**What you are asked to do**
Give every line of the listing below as a JSON list of strings, one string per line, with blank lines omitted.

Dataset content START

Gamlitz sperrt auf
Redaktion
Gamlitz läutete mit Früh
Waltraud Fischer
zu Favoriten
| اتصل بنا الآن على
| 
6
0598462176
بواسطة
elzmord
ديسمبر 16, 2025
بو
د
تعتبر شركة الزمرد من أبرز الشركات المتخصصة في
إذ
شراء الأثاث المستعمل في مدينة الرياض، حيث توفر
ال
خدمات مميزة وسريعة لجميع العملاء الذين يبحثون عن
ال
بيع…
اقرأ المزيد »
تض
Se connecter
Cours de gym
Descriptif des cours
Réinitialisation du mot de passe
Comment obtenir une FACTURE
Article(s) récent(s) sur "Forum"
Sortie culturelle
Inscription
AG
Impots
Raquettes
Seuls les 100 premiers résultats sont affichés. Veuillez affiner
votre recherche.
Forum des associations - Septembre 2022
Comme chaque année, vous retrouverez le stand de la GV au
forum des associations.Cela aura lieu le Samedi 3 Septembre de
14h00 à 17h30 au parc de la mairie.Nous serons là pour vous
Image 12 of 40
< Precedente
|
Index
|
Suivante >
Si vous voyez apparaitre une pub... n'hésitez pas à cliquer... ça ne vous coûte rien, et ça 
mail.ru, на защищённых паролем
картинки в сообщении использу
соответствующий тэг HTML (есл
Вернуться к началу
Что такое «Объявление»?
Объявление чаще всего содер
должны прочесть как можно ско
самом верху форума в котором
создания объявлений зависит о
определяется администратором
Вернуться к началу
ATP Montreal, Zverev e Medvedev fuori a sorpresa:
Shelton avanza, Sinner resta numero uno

Dataset content END

**Solution**
[
  "Gamlitz sperrt auf",
  "Redaktion",
  "Gamlitz läutete mit Früh",
  "Waltraud Fischer",
  "zu Favoriten",
  "| اتصل بنا الآن على",
  "| ",
  "6",
  "0598462176",
  "بواسطة",
  "elzmord",
  "ديسمبر 16, 2025",
  "بو",
  "د",
  "تعتبر شركة الزمرد من أبرز الشركات المتخصصة في",
  "إذ",
  "شراء الأثاث المستعمل في مدينة الرياض، حيث توفر",
  "ال",
  "خدمات مميزة وسريعة لجميع العملاء الذين يبحثون عن",
  "ال",
  "بيع…",
  "اقرأ المزيد »",
  "تض",
  "Se connecter",
  "Cours de gym",
  "Descriptif des cours",
  "Réinitialisation du mot de passe",
  "Comment obtenir une FACTURE",
  "Article(s) récent(s) sur \"Forum\"",
  "Sortie culturelle",
  "Inscription",
  "AG",
  "Impots",
  "Raquettes",
  "Seuls les 100 premiers résultats sont affichés. Veuillez affiner",
  "votre recherche.",
  "Forum des associations - Septembre 2022",
  "Comme chaque année, vous retrouverez le stand de la GV au",
  "forum des associations.Cela aura lieu le Samedi 3 Septembre de",
  "14h00 à 17h30 au parc de la mairie.Nous serons là pour vous",
  "Image 12 of 40",
  "< Precedente",
  "|",
  "Index",
  "|",
  "Suivante >",
  "Si vous voyez apparaitre une pub... n'hésitez pas à cliquer... ça ne vous coûte rien, et ça ",
  "mail.ru, на защищённых паролем",
  "картинки в сообщении использу",
  "соответствующий тэг HTML (есл",
  "Вернуться к началу",
  "Что такое «Объявление»?",
  "Объявление чаще всего содер",
  "должны прочесть как можно ско",
  "самом верху форума в котором",
  "создания объявлений зависит о",
  "определяется администратором",
  "Вернуться к началу",
  "ATP Montreal, Zverev e Medvedev fuori a sorpresa:",
  "Shelton avanza, Sinner resta numero uno"
]